Iran baut Raketenarsenal im Geheimen wieder auf.
Geheime Aufrüstung nach schweren Verlusten
Nach Angaben von UATV: Nach erheblichen Verlusten im Konflikt mit Israel stockt der Iran heimlich sein Raketenarsenal wieder auf. Die Aktivitäten konzentrieren sich dabei auf verdeckte Fabriken, Testgelände und Abschussbasen. Besonders intensiv sind die Arbeiten auf dem Raketentestgelände in Shahroud und in Amand. Diese Aufrüstung erfolgt trotz internationaler Sanktionen und zeigt die Entschlossenheit des Regimes.
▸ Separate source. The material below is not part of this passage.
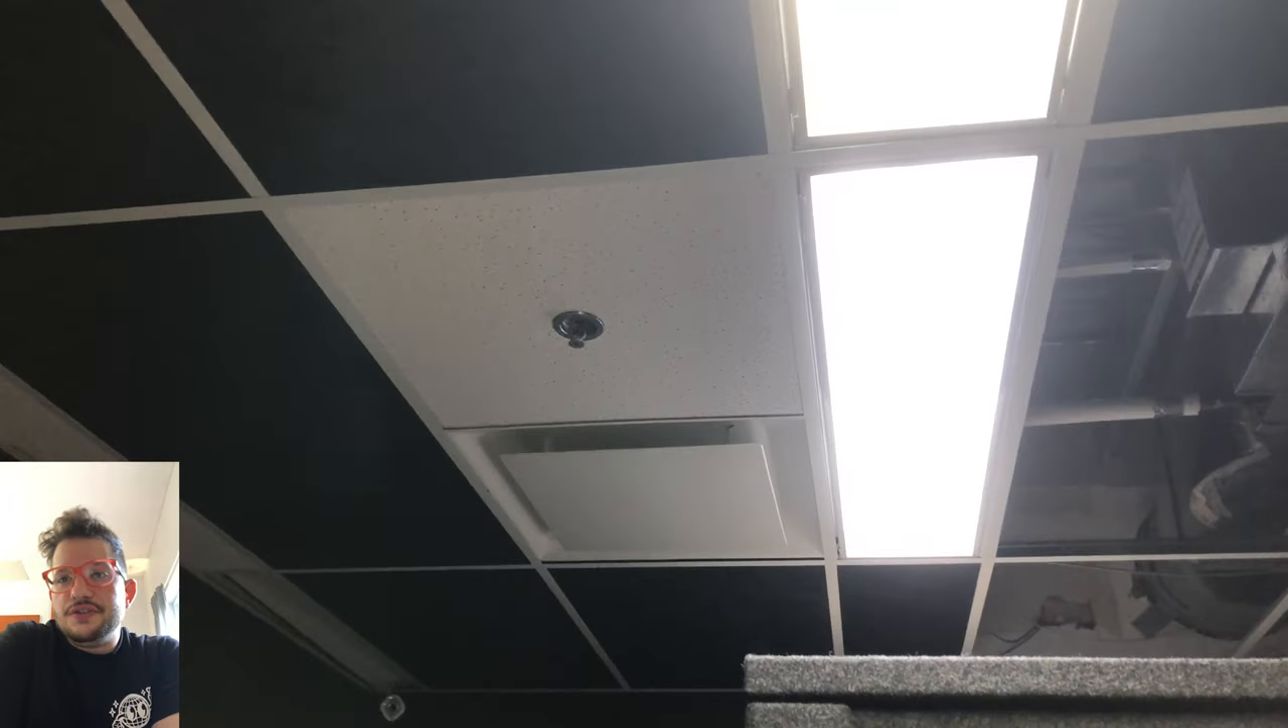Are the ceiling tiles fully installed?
No.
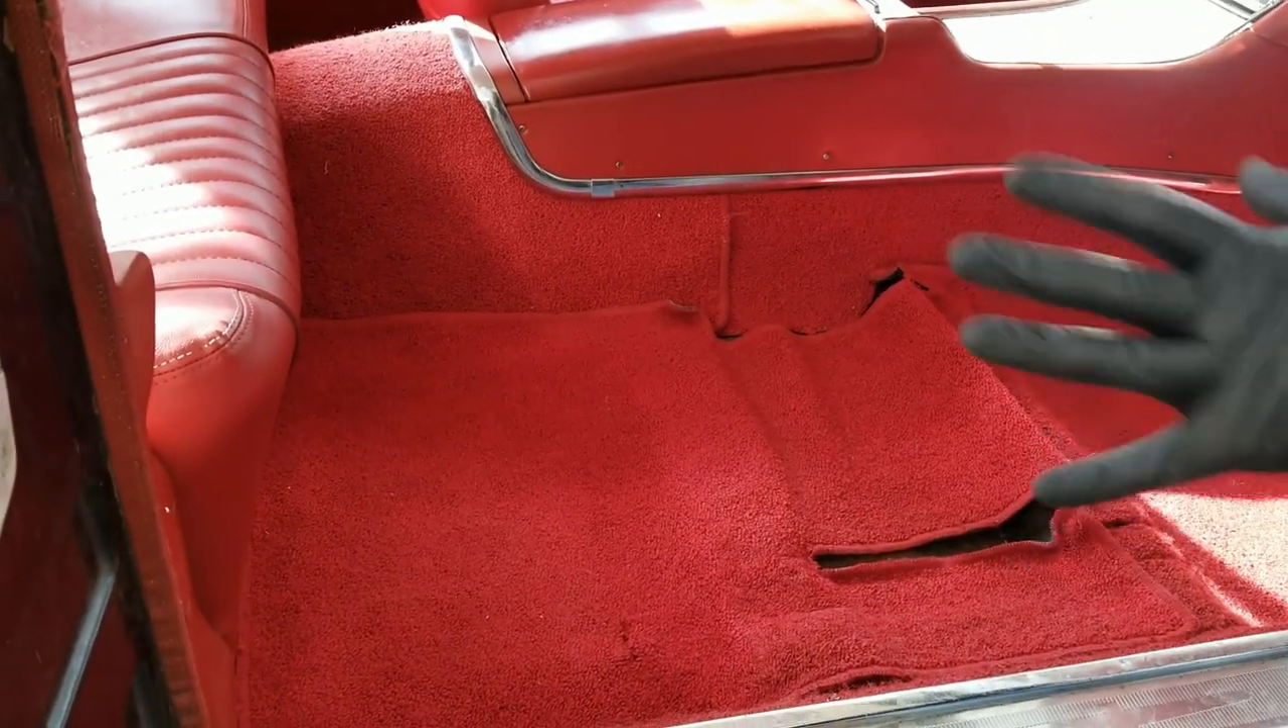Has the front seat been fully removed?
Yes.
Unbeirrbar trotz Drohungen aus Washington
Der iranische Außenminister Abbas Araghchi betonte, sein Land werde das Urananreicherungsprogramm nicht aufgeben, ungeachtet der Drohungen der USA.
„Teheran hat einen sehr hohen Preis für sein Atomprogramm gezahlt“, so Araghchi. Der Minister zeigte sich zudem unbeeindruckt von der Verlegung US-amerikanischer Marineverbände in den Persischen Golf. Diese Äußerungen unterstreichen den unbeirrbaren Kurs Teherans unter äußerem Druck.
Die gleichzeitige Wiederaufstockung des Raketenarsenals und die Weigerung, im Nuklearstreit nachzugeben, deuten darauf hin, dass Iran nicht gewillt ist, dem Druck der internationalen Gemeinschaft nachzugeben. Dies könnte die ohnehin hohe Spannung in der Region weiter eskalieren lassen, insbesondere im Verhältnis zu den USA und Israel. Die Entwicklungen bergen das Risiko, die Sicherheitslage am Golf zu destabilisieren und stellen die Diplomatie vor immense neue Herausforderungen.